**Problem to solve**
Reproduce word for word the part of the passage on violence and white supremacy that opens with the words containing "As anyone who" and closes with "supremacy and fascism.".

As anyone who hasn’t lived in self-imposed exile away from pretty much any news outlet can tell, violence only begets more violence. Neither Afghanistan nor Iraq became more stable after being subjected to democratization through bombing, and the wars fought under the Stars and Stripes have turned the region and largely the world into a much more dangerous place – and fueled the rise of white supremacy and fascism.
Most people will point to the rise in terror attacks as evidence of the danger. However, while the nations of the West may live in craven fear of terror attacks, particularly the United States, the brunt of terrorism has fallen on people living outside Europe and North America. The Middle East, equatorial Africa, Central America are places where terror attacks are commonplace… The nations affected are also frequently those that were the victims of colonial powers and/or continue to be on the receiving end of the Usonian war machine. The justification is usually “terrorism”… But, almost every terror attack in the US since 2001 has been carried out by white supremacists, “very fine people” according to the current POTUS.
Check the GTD for details.
There are points where SoF doesn’t feel as naive – or even worse, prescient. The ultimate foe of the story is Sergei Dekker, the leader of a white supremacist terrorist organization known as The Order. The use of Nazi imagery is pretty telling – their flag is literally the Reichskriegsflagge with the swastika swapped out for the Order’s white fist – as are their ties to the Ministry of Sin, an American hate group led by Sergei’s brother, Wilhelm.
Sergei Dekker is a white supremacist from South Africa, where he was a colonel tied to the South African nuclear weapons development (referred to in-game as Project KRAAL). His plan was to use the nuclear weapons to lift the trade and financial sanctions imposed on South Africa and maintain apartheid. After apartheid imploded, Dekker was exiled, bitter and resentful of the West’s sanctions, and founded the Order.

**Extracted entries**
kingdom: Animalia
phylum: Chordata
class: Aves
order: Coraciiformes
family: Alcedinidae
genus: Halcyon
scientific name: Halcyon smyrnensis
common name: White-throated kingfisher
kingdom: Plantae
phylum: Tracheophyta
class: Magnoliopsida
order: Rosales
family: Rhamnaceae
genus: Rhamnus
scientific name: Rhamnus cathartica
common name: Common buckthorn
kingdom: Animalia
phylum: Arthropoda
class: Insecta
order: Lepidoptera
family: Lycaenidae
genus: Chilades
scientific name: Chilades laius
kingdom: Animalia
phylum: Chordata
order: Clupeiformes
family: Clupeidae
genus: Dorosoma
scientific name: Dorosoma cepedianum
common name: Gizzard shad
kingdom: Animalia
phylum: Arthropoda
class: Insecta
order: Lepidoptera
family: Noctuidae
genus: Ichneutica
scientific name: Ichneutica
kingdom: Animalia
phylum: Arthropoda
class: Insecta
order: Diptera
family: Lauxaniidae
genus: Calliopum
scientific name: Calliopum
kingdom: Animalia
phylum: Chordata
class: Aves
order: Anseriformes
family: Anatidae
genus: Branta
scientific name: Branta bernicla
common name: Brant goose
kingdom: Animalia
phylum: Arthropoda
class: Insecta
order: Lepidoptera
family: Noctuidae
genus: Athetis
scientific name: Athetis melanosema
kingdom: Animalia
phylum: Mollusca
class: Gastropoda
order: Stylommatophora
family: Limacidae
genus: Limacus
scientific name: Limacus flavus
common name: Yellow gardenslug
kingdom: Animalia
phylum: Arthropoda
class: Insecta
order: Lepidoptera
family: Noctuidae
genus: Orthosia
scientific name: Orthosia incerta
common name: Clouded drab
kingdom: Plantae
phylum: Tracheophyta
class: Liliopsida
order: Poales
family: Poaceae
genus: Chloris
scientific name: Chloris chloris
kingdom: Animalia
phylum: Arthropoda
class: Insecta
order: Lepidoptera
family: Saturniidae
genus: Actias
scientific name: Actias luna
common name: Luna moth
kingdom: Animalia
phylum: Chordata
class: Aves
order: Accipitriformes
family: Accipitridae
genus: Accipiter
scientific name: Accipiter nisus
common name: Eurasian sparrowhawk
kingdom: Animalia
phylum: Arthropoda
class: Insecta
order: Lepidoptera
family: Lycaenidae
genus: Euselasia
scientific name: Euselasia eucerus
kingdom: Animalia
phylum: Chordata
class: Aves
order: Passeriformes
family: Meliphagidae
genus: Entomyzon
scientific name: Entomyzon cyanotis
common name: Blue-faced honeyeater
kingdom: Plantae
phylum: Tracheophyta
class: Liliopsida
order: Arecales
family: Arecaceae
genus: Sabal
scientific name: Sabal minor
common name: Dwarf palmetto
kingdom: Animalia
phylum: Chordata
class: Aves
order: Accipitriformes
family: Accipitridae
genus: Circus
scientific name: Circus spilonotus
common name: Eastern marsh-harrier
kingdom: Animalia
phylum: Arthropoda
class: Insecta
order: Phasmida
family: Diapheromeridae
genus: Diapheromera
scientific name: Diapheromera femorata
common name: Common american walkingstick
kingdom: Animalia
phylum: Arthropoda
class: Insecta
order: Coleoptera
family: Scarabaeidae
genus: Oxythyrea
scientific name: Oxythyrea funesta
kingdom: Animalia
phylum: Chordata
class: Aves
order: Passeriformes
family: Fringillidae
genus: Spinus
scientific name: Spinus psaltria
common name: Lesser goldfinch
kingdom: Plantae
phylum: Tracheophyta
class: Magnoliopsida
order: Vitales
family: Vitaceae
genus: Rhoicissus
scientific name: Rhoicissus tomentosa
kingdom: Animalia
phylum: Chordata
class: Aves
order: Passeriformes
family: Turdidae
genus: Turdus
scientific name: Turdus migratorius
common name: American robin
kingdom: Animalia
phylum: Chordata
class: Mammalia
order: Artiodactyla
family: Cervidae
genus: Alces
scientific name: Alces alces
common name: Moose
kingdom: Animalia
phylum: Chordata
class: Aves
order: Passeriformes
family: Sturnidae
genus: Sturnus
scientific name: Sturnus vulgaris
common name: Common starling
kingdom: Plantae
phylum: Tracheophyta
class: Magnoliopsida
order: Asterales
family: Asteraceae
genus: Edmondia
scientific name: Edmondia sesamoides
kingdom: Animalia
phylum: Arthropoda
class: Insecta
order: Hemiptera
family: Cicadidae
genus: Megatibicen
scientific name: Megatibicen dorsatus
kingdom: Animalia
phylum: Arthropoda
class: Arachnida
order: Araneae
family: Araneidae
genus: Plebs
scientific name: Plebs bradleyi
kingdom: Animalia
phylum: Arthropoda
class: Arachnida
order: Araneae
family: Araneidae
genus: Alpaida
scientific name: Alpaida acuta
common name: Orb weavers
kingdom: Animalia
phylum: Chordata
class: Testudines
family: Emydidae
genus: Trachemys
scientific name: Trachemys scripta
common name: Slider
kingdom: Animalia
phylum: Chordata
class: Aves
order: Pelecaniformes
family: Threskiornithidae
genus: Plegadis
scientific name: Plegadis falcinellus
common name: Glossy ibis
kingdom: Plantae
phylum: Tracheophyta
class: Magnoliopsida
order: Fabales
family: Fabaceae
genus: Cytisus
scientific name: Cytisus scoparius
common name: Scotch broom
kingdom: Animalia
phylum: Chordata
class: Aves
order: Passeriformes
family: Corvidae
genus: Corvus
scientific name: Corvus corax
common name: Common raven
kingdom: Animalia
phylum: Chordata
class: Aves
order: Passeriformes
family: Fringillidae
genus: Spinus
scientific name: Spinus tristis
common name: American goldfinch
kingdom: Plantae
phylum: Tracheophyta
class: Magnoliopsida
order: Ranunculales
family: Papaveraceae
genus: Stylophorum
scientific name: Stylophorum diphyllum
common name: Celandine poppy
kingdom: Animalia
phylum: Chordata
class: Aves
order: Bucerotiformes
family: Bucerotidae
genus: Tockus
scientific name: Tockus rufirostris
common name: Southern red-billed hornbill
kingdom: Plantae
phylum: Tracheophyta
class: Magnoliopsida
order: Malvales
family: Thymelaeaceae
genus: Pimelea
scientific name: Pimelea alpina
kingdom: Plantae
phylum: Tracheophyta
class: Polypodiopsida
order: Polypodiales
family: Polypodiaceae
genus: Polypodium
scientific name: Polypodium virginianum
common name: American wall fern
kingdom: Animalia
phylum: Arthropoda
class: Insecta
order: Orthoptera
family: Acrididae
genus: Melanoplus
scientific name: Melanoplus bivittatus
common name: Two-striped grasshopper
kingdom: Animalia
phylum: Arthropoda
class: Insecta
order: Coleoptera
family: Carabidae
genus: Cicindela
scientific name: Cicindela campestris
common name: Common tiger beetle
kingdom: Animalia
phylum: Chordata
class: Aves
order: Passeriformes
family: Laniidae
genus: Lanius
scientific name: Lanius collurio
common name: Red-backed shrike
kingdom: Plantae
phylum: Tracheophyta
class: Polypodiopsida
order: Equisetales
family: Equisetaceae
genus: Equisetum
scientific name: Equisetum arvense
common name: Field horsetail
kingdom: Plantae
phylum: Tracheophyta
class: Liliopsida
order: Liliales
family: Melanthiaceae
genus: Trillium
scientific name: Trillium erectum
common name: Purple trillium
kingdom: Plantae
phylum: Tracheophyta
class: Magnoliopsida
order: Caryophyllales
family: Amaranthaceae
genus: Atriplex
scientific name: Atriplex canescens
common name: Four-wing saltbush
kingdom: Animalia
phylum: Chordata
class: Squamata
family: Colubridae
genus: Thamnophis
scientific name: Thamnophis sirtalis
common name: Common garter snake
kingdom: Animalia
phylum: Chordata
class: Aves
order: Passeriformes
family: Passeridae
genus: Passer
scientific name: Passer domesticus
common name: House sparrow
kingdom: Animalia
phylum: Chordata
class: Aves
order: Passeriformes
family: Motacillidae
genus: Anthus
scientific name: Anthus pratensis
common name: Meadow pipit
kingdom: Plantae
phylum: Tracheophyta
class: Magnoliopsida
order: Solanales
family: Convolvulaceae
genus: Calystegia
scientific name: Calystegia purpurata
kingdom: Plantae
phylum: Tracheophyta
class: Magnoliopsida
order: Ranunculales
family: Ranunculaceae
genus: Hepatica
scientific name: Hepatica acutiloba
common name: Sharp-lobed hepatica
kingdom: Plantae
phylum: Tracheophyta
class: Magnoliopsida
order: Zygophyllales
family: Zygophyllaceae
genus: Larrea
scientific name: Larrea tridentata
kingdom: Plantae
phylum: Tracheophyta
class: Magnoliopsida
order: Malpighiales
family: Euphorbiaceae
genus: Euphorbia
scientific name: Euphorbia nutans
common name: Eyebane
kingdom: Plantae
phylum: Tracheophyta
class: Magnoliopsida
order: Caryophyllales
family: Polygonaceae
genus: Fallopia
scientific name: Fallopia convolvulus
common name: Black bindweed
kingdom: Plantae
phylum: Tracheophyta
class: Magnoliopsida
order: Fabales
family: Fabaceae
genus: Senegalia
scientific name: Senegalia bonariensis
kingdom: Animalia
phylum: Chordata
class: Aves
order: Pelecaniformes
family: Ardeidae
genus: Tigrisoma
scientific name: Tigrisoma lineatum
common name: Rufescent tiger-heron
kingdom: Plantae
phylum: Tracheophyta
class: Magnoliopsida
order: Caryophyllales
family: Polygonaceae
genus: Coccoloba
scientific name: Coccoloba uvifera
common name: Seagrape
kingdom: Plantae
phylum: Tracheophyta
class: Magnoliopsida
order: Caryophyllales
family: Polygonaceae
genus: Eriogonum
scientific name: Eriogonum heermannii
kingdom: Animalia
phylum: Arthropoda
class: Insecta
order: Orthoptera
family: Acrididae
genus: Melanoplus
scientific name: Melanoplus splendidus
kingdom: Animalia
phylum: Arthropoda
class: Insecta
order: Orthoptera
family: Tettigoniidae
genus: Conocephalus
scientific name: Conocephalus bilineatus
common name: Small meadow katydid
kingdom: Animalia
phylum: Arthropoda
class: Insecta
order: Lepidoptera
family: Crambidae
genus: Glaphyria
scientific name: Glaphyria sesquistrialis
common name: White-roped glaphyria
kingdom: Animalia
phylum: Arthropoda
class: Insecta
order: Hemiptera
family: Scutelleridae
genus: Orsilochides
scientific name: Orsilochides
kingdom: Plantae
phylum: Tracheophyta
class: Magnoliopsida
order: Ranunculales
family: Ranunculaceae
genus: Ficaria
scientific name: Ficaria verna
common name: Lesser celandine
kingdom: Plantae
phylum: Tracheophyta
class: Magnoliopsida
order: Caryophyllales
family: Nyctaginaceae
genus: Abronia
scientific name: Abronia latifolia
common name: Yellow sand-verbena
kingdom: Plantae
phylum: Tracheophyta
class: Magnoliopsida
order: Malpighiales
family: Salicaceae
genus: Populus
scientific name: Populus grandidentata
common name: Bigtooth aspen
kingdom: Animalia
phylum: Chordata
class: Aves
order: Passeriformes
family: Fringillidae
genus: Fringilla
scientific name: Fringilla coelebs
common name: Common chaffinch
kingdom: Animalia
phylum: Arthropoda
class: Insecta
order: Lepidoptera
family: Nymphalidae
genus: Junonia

**Your solution**
As anyone who hasn’t lived in self-imposed exile away from pretty much any news outlet can tell, violence only begets more violence. Neither Afghanistan nor Iraq became more stable after being subjected to democratization through bombing, and the wars fought under the Stars and Stripes have turned the region and largely the world into a much more dangerous place – and fueled the rise of white supremacy and fascism.